All the data should be transcribed exactly, with every line kept.

(Transcribed page contents)
^^^^
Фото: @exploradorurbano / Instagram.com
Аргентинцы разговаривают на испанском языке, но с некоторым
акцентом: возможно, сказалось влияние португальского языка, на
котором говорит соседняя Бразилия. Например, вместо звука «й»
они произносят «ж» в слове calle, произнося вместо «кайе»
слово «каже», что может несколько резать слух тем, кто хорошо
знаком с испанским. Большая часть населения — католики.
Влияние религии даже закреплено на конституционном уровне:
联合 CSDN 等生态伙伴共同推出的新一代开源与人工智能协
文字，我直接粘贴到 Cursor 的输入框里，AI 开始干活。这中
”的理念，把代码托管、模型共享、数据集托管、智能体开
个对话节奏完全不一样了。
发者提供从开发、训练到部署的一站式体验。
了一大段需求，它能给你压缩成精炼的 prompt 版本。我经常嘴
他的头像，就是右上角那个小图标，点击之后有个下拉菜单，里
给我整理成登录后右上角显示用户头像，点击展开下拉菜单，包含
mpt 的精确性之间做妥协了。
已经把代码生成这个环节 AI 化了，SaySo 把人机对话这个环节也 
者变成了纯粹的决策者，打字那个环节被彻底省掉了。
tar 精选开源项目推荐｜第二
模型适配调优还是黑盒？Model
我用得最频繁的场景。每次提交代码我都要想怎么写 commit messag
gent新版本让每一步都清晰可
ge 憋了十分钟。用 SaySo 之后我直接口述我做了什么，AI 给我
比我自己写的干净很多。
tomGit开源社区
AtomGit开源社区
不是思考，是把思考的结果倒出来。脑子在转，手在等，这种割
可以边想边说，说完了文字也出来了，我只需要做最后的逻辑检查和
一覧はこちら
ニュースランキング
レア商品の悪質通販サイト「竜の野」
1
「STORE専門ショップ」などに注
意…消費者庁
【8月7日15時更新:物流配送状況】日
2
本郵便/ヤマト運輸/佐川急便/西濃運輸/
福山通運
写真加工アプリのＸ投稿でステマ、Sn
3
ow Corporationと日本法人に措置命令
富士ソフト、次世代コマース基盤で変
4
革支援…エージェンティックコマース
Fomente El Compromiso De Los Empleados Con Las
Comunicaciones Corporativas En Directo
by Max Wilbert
^^^^
OUTPUT
Фото: @exploradorurbano / Instagram.com
Аргентинцы разговаривают на испанском языке, но с некоторым
акцентом: возможно, сказалось влияние португальского языка, на
котором говорит соседняя Бразилия. Например, вместо звука «й»
они произносят «ж» в слове calle, произнося вместо «кайе»
слово «каже», что может несколько резать слух тем, кто хорошо
знаком с испанским. Большая часть населения — католики.
Влияние религии даже закреплено на конституционном уровне:
联合 CSDN 等生态伙伴共同推出的新一代开源与人工智能协
文字，我直接粘贴到 Cursor 的输入框里，AI 开始干活。这中
”的理念，把代码托管、模型共享、数据集托管、智能体开
个对话节奏完全不一样了。
发者提供从开发、训练到部署的一站式体验。
了一大段需求，它能给你压缩成精炼的 prompt 版本。我经常嘴
他的头像，就是右上角那个小图标，点击之后有个下拉菜单，里
给我整理成登录后右上角显示用户头像，点击展开下拉菜单，包含
mpt 的精确性之间做妥协了。
已经把代码生成这个环节 AI 化了，SaySo 把人机对话这个环节也 
者变成了纯粹的决策者，打字那个环节被彻底省掉了。
tar 精选开源项目推荐｜第二
模型适配调优还是黑盒？Model
我用得最频繁的场景。每次提交代码我都要想怎么写 commit messag
gent新版本让每一步都清晰可
ge 憋了十分钟。用 SaySo 之后我直接口述我做了什么，AI 给我
比我自己写的干净很多。
tomGit开源社区
AtomGit开源社区
不是思考，是把思考的结果倒出来。脑子在转，手在等，这种割
可以边想边说，说完了文字也出来了，我只需要做最后的逻辑检查和
一覧はこちら
ニュースランキング
レア商品の悪質通販サイト「竜の野」
1
「STORE専門ショップ」などに注
意…消費者庁
【8月7日15時更新:物流配送状況】日
2
本郵便/ヤマト運輸/佐川急便/西濃運輸/
福山通運
写真加工アプリのＸ投稿でステマ、Sn
3
ow Corporationと日本法人に措置命令
富士ソフト、次世代コマース基盤で変
4
革支援…エージェンティックコマース
Fomente El Compromiso De Los Empleados Con Las
Comunicaciones Corporativas En Directo
by Max Wilbert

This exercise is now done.